═══ Supplied records
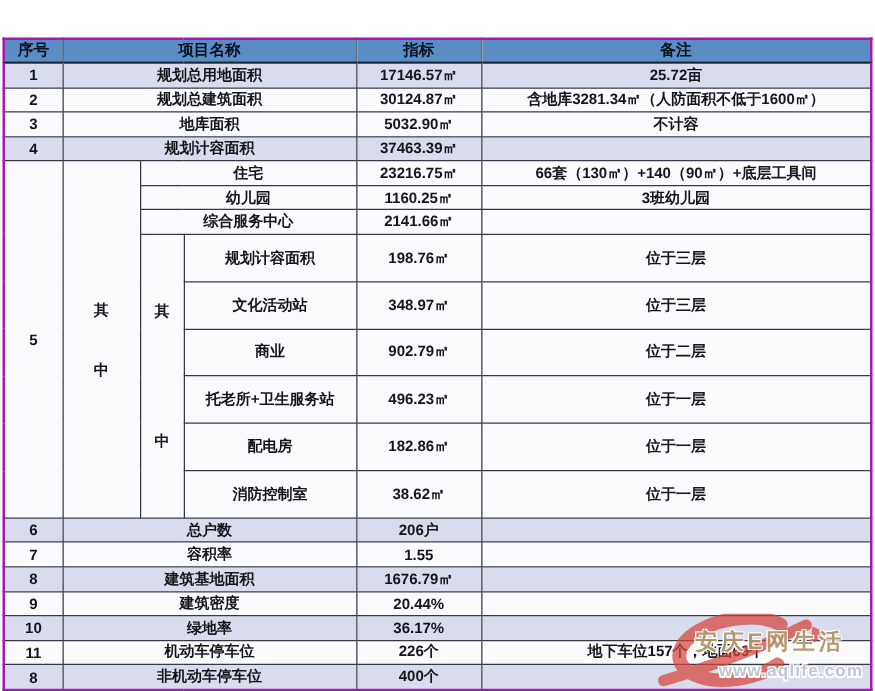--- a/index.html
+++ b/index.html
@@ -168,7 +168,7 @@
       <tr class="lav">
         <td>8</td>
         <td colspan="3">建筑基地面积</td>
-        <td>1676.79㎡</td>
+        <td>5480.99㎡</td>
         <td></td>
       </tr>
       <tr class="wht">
══════
- _Aim of the task_
A faithful copy of the entries above is needed, one that contains no images.

- _Your solution_
--- a/index.html
+++ b/index.html
@@ -168,7 +168,7 @@
       <tr class="lav">
         <td>8</td>
         <td colspan="3">建筑基地面积</td>
-        <td>1676.79㎡</td>
+        <td>5480.99㎡</td>
         <td></td>
       </tr>
       <tr class="wht">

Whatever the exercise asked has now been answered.